Someone has ordered the Pam Ayres book for me, although I’m not sure whether or not I am going to have to wait for it until Christmas!

The slug pellet thing is a problem. People are too distanced from wild animals and can ‘conveniently’ put them out of their minds. Even worse, when the problem is pointed out to them and they still use them. It’s like people who waste huge amounts of money buying stuff to put on their lawns and all it creates is a green desert. (and I’m convinced the moss killer makes more moss grow!) I have never put anything on my lawn, but have been complimented in the past about how nice it looked. Or ‘how do you keep your grass looking so nice’ – Don’t put any chemicals on it! Allow a bit of clover to grow. It fixes nitrogen so fertilizes the grass naturally. Digger has been having a good time foraging on my ‘lawn’, complete with it’s new longer patches, which is far better than having an expanse of, fake looking green, grass.

Well done re. The developers. If you haven’t already seen them, here are a couple of links from Hh Street, which might be useful.

Planning advice for you and your hedgehogs

https://www.hedgehogstreet.org/wp-content/uploads/2018/01/Hedgehogs-and-development-PUBLIC-ADVICE.pdf

It’s so easy for them to put in bird nest bricks, etc. I worry about the poor swifts, when so many people these days seem to block every possible entrance into their roof spaces. They could really benefit from having built in nests, as well as martins, etc. I have four artificial martin nests on my house and love it when they all return. It is so nice to hear them cheerfully chattering away. The good thing about the artificial nests is not only can the birds start breeding earlier, but also their droppings don’t seem to hit the walls, because of where the entrances are located, so it is wins all round.

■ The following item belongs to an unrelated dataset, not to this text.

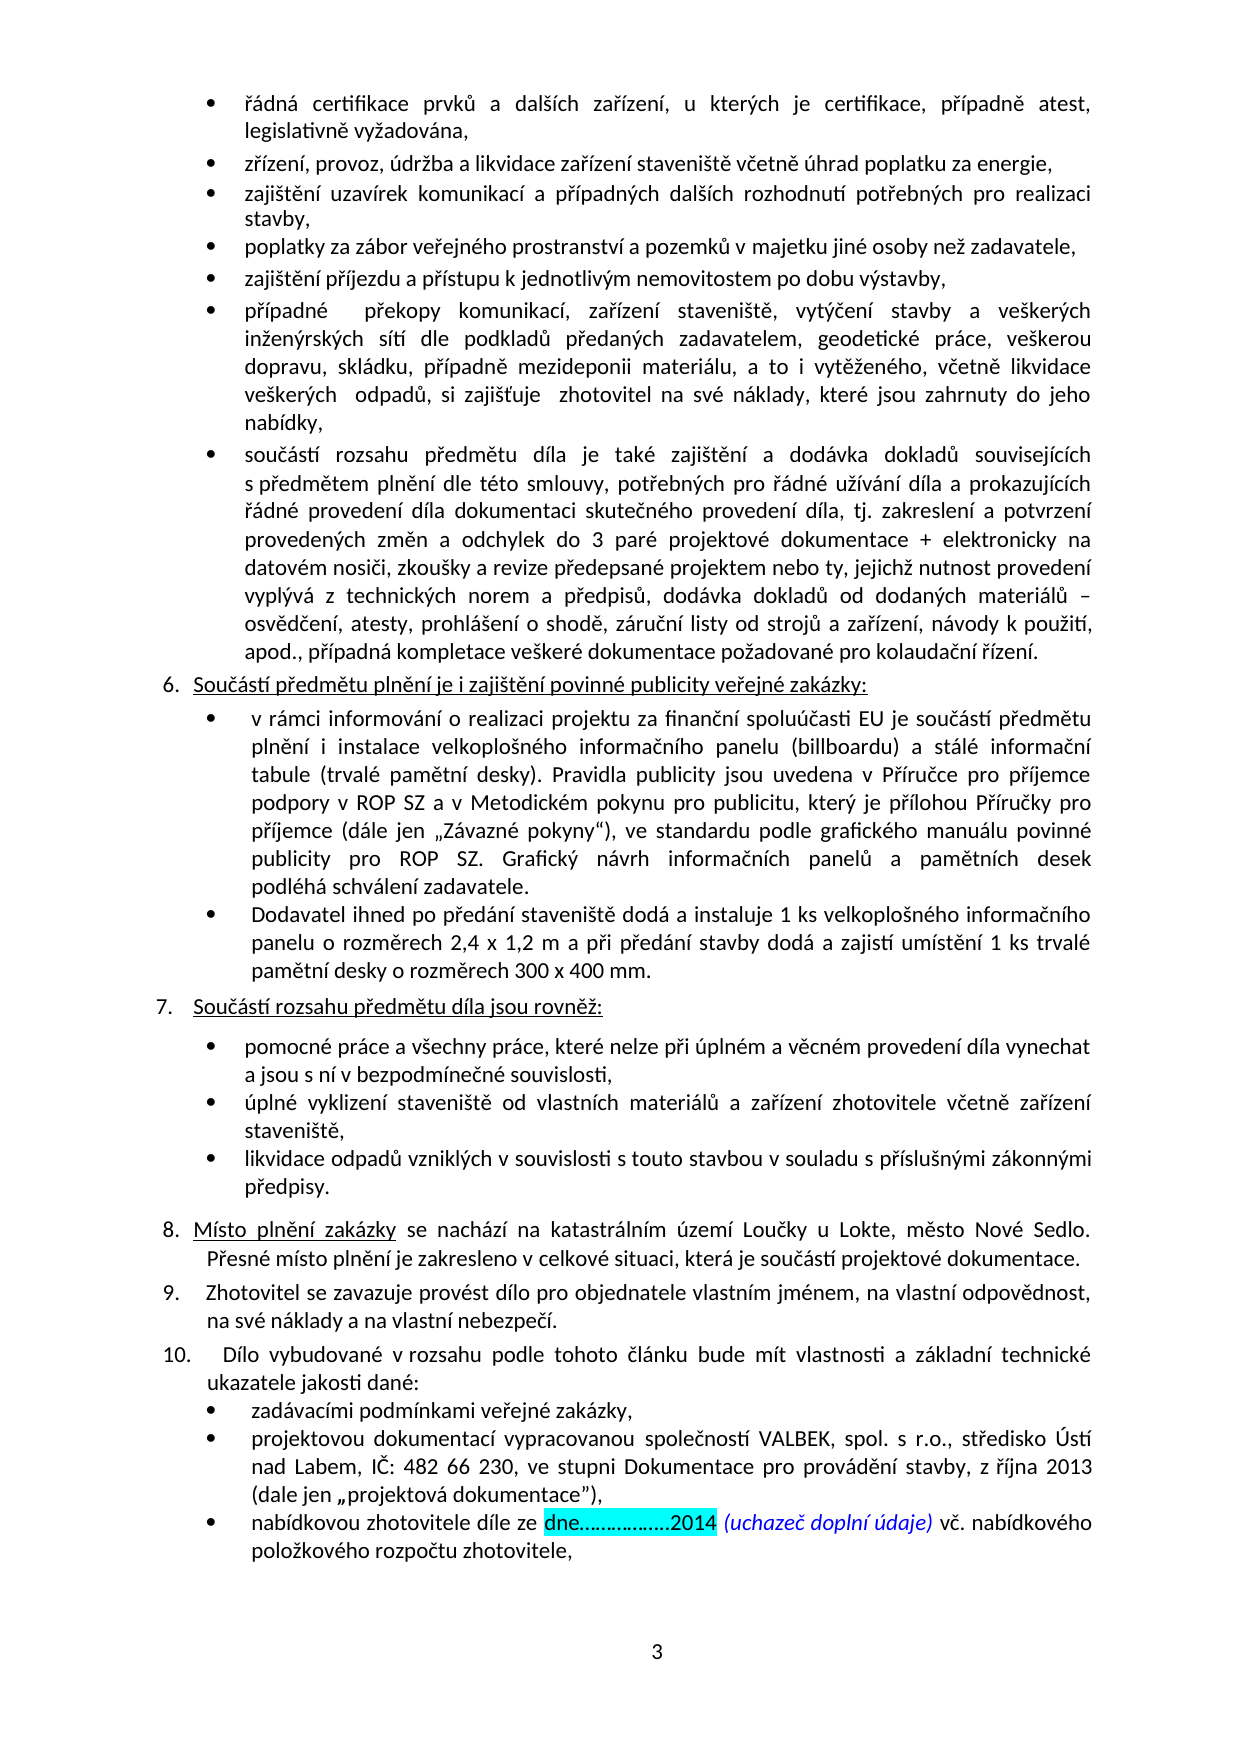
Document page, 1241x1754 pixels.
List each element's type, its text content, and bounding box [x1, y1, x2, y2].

Interesting about your tatty blackbird. I sometimes get them here looking similar to how you describe, but definitely adults. It seems mostly on their backs and I have always thought it looks like their downy underneath feathers sticking out. Not sure why. It’s almost as if they have been pecking there to get soft feathers for their nest lining. It reminds me of how rabbits use their own fur to line their nests. I also wondered whether they could have been attacked, but got away. It has always been male birds I have seen. Robbie still seems to be waiting to swoop close to me when I go out, in the hope of some food. Wish I knew whether Robbie was male or female, but I did see a fledgling robin in the garden recently so that’s probably where some of the food has been going. One of the starlings seems to think it’s name is Robbie, too and is usually not far behind – looking very resplendent in it’s iridescent plumage. I have to stand close so that Robbie has first chance.

You are good, keeping putting food out in hope of a visiting hog. Fingers crossed one turns up one night.